Auch der baden-württembergische CDU-Generalsekretär Thomas Strobl sieht im Japan-Unglück ein wesentliches Element der Niederlage: "Die Landtagswahl ist in Japan entschieden worden", sagte er. CDU-Landtagsfraktionschef Peter Hauk machte bereits deutlich, dass er trotz der Niederlage seiner Partei im Amt bleiben will. "Ich werde mich wieder um das Amt bewerben", sagte der 50-jährige Hauk. Damit deutet sich bereits ein Machtkampf um die Führungspositionen in der künftigen Oppositionspartei an. Baden-Württembergs FDP-Vorsitzende Birgit Homburger gestand eine deutliche Niederlage ihrer Partei im Südwesten ein. "Wir haben die Wahl klar verloren", sagte Homburger. Es zeichne sich ab, dass ihre Partei künftig nicht mehr mit der CDU regieren werde. Zu möglichen personellen Konsequenzen wollte sie sich nicht äußern. Für eine Personaldiskussion sei es noch zu früh. Zunächst müsse in den Gremien über das Ergebnis beraten werden.

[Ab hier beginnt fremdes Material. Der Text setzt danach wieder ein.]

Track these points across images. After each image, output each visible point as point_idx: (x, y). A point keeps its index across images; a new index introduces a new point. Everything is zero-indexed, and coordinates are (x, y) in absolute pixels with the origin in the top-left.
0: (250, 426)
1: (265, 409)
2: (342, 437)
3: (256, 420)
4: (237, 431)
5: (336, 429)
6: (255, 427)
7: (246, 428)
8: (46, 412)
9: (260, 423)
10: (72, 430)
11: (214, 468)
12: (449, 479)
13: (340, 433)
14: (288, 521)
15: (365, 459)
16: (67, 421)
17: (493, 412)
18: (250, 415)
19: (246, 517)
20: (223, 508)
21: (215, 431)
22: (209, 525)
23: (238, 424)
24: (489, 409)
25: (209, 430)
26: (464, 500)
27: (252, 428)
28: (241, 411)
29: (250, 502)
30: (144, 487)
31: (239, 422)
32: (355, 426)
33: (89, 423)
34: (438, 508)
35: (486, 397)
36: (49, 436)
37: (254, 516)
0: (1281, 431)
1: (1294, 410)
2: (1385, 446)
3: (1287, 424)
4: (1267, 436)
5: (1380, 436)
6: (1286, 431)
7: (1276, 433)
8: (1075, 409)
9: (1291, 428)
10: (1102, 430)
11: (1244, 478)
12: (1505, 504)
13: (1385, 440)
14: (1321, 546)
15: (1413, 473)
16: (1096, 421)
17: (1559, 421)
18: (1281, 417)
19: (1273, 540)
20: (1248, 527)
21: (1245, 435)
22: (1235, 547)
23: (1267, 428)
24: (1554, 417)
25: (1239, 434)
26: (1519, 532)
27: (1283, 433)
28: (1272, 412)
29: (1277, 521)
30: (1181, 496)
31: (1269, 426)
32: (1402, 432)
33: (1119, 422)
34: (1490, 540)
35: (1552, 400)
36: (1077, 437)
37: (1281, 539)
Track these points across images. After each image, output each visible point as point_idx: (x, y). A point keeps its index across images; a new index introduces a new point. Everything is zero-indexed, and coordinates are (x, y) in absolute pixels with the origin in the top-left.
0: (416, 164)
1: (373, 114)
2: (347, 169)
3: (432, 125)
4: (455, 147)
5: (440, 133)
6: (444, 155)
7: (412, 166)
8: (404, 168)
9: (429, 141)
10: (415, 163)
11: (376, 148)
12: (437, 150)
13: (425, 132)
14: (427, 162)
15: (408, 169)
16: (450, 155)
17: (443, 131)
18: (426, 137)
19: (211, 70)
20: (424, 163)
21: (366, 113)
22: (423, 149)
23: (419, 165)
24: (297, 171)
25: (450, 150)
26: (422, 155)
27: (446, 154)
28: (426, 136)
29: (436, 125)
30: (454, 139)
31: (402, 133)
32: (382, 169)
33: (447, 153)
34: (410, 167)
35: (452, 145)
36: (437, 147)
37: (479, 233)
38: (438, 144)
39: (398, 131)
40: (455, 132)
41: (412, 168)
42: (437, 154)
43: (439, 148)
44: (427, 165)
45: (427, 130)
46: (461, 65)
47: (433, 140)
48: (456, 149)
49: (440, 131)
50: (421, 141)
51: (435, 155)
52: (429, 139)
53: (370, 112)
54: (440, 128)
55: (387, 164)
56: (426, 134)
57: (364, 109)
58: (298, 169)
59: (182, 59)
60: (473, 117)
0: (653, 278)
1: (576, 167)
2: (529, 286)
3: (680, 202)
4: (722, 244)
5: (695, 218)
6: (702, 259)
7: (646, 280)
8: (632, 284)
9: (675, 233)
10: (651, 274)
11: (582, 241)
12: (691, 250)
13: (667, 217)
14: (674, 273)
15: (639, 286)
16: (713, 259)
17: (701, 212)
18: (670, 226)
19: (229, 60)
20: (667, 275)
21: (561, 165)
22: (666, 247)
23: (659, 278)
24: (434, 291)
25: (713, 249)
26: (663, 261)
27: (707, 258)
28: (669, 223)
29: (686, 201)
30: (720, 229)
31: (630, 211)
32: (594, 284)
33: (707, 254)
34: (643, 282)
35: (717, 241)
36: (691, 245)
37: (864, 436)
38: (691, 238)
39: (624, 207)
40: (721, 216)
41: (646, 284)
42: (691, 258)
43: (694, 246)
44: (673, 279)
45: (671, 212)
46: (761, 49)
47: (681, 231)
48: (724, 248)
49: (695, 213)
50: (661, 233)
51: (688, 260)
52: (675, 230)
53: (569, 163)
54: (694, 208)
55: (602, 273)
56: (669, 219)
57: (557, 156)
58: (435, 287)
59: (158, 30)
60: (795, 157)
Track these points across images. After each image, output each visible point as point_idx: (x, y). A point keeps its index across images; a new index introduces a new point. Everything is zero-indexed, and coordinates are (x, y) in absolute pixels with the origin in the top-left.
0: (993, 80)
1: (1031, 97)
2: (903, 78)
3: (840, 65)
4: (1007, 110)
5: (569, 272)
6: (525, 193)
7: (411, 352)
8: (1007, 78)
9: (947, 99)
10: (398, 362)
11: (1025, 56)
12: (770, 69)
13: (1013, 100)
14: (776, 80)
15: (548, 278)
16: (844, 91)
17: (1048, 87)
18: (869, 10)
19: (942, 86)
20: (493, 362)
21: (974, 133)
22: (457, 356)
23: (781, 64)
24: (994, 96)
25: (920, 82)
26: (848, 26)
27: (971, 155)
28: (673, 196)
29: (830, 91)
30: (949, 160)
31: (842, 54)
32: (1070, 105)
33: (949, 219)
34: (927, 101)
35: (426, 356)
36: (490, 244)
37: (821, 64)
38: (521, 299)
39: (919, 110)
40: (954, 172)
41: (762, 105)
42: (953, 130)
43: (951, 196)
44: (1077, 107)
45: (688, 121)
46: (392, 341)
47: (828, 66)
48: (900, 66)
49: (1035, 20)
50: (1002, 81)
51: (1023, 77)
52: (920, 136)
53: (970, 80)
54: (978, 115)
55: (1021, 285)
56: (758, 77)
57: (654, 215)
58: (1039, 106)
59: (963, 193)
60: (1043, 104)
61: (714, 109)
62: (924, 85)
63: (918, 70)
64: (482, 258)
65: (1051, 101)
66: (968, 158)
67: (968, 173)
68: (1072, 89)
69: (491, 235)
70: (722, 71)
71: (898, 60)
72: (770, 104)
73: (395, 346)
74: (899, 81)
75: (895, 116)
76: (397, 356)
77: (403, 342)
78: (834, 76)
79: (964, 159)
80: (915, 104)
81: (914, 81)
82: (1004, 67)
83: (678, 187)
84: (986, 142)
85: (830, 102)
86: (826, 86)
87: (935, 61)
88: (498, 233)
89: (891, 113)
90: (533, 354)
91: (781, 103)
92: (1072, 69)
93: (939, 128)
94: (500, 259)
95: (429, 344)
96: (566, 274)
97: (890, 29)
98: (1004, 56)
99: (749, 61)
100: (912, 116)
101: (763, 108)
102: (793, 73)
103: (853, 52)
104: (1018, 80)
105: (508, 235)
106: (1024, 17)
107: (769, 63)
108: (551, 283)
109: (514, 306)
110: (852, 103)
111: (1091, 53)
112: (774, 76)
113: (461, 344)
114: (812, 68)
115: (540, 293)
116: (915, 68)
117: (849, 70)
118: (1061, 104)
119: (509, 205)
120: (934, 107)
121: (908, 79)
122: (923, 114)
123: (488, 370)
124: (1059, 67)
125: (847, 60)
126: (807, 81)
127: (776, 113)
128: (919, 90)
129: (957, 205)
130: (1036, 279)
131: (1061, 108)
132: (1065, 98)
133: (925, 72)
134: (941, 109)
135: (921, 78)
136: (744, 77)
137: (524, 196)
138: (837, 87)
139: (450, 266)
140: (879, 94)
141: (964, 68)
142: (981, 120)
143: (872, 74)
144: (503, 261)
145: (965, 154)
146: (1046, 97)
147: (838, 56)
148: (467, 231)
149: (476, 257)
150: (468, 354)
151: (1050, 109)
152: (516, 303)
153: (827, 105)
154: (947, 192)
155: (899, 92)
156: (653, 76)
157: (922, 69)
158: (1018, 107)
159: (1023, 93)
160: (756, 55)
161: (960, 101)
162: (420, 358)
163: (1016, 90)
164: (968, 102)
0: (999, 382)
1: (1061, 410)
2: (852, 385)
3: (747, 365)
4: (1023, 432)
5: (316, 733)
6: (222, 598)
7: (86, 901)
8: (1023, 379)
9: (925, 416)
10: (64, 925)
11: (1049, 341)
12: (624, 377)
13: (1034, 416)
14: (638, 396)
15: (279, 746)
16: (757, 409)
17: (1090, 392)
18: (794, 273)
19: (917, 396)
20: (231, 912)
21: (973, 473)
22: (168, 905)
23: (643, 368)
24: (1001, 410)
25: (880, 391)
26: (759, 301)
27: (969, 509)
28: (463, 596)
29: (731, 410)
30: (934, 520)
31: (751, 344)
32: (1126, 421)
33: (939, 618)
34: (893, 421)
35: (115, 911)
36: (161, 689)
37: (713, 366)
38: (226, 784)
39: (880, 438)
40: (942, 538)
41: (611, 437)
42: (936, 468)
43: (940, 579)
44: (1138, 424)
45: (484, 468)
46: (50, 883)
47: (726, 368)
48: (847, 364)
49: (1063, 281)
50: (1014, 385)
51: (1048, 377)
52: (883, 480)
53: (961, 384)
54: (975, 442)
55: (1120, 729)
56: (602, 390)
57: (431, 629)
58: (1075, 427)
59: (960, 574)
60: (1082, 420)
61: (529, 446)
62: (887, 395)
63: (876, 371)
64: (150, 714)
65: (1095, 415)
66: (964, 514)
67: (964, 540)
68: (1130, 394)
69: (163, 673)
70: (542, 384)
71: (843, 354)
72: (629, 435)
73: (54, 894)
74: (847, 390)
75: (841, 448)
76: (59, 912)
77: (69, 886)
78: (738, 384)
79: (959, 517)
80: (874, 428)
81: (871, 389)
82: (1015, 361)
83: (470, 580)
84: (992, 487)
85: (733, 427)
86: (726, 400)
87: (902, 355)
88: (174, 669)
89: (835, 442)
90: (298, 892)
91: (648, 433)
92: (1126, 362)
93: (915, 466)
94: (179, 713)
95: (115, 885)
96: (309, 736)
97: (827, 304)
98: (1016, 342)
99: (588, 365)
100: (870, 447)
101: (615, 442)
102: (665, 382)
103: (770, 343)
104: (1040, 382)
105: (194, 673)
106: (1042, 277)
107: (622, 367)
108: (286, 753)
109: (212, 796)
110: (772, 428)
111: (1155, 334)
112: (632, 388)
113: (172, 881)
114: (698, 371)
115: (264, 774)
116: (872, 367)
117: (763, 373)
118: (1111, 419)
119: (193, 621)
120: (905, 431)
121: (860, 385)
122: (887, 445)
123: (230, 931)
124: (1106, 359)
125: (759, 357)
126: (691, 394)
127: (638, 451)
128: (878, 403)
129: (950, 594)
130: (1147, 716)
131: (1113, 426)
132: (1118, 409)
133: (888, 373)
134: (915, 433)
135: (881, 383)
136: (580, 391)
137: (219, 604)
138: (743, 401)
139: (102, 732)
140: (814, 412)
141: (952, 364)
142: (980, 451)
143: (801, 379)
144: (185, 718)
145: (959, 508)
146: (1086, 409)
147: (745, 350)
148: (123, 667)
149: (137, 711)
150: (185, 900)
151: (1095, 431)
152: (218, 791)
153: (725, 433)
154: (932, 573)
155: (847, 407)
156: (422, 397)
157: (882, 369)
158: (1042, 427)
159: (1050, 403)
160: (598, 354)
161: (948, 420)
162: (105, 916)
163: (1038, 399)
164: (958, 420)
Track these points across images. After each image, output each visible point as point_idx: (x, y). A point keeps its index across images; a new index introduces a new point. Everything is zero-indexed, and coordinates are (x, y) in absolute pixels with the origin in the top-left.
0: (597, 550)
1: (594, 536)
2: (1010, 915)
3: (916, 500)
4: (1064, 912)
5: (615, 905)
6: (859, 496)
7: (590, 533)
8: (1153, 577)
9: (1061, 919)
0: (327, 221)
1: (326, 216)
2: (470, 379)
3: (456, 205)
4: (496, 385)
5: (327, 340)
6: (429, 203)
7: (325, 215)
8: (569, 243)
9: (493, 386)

Der hessische FDP-Vorsitzende Jörg-Uwe Hahn forderte jedoch Konsequenzen für das schlechte Wahlergebnis seiner Partei "Diese Entscheidungen der Wähler sind nicht nur schmerzlich für jeden Liberalen. Sie sind auch ein klares Signal. Wir müssen dieses jetzt verstehen", betonte Hahn. Auf dem FDP-Bundesparteitag im Mai würden "die alten Wahlerfolge und die neuen Wahlniederlagen, inhaltliche und personelle Verantwortungen" die beherrschenden Themen sein.

Laut Wahlanalysen der ARD haben es die Grünen geschafft, rund 265 000 Nichtwähler für sich zu mobilisieren, die ihnen ihre Stimme gaben. Erstmals in ihrer Geschichte ist es der Landespartei zudem gelungen, Direktmandate zu gewinnen. Kandidaten der Grünen setzten sich in Wahlkreisen in Stuttgart, Mannheim, Freiburg, Tübingen und Heidelberg gegen die Konkurrenz aus den anderen Parteien durch.